Племянник Джимми подтвердил ей все случившееся – или якобы случившееся – на пустыре неподалеку от нашего дома, никак не упомянув о том, что уже второй раз за вечер приходит в этот дом. Она хотела повидаться с мужем, оказать поддержку, но он сказал ей, что в этом нет никакой надобности. Еще некоторое время будет продолжаться допрос, а потом ее мужа, вероятно, отстранят от службы с сохранением жалованья до окончания расследования. Скоро он будет дома, пообещал он. Сидите тихо. Присматривайте за пацаном. Ничего ему пока не говорите. Это, конечно, ваше дело, но, вы понимаете, может быть, лучше подождать, пока мы узнаем больше…

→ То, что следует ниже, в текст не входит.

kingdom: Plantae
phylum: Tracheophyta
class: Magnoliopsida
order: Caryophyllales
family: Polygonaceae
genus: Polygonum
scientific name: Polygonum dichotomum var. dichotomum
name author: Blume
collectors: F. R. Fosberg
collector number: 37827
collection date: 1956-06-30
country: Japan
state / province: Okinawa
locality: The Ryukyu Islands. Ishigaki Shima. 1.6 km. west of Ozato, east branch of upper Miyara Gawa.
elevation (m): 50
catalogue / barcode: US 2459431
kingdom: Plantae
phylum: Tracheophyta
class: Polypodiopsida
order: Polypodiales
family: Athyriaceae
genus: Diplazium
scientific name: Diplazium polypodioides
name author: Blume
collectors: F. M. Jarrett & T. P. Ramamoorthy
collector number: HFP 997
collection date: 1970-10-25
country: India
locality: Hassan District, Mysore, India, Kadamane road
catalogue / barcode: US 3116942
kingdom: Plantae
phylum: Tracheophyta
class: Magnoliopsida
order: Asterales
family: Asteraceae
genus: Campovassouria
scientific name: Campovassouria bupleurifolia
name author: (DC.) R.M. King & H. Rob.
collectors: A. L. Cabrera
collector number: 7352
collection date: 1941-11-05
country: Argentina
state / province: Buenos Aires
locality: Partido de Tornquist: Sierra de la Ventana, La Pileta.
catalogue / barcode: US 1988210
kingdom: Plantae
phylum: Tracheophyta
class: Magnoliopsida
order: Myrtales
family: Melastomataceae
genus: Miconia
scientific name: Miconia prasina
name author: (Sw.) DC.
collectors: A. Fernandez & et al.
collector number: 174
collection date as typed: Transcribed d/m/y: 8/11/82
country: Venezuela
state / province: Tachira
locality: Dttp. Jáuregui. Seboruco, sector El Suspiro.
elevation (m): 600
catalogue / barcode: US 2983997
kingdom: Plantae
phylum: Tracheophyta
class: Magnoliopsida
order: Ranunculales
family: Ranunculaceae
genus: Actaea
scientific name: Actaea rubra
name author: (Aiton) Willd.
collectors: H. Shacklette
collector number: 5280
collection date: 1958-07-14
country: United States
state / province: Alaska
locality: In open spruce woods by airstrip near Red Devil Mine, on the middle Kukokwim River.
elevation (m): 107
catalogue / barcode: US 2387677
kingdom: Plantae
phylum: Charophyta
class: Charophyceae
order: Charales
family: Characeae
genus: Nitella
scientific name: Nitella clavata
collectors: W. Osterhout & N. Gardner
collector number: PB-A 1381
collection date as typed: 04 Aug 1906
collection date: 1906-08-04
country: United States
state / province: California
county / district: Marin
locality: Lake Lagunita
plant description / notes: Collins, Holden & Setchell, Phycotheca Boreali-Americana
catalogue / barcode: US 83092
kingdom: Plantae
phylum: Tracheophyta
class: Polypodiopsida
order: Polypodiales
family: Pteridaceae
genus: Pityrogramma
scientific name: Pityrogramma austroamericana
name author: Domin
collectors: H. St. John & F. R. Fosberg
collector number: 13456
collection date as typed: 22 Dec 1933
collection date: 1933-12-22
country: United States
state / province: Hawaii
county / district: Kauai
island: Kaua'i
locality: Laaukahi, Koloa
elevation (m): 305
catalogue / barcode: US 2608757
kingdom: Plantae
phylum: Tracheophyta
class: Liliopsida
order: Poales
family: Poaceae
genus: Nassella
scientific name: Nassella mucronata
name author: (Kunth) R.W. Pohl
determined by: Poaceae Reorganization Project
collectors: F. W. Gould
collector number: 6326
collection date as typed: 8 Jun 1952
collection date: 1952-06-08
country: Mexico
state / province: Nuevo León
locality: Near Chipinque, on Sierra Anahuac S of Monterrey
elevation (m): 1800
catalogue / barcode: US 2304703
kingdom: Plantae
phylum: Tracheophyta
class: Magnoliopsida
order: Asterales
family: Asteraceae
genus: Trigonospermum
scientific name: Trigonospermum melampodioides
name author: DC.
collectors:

Я слышал, как она плакала после звонка отца, и подошел к ней. В пижаме я встал перед матерью и спросил ее:
– Что случилось? В чем дело, мама?
Она посмотрела на меня, и какое-то время я был уверен, что мама не узнает меня. Она была встревожена и потрясена. Содеянное моим отцом заморозило ее реакции, и я казался ей чужим. Только этим можно было объяснить холод в ее взгляде, отчужденность между нами, словно воздух замерз и затвердел, отрезав нас друг от друга. Я раньше видел это выражение на ее лице, но только в самые страшные моменты, когда совершал что-то такое ужасное, от чего она теряла дар речи: когда украл деньги из кухонного фонда или когда при неудачной попытке сделать бобслей для моего солдатика, разбил тарелку, завещанную ей прабабушкой.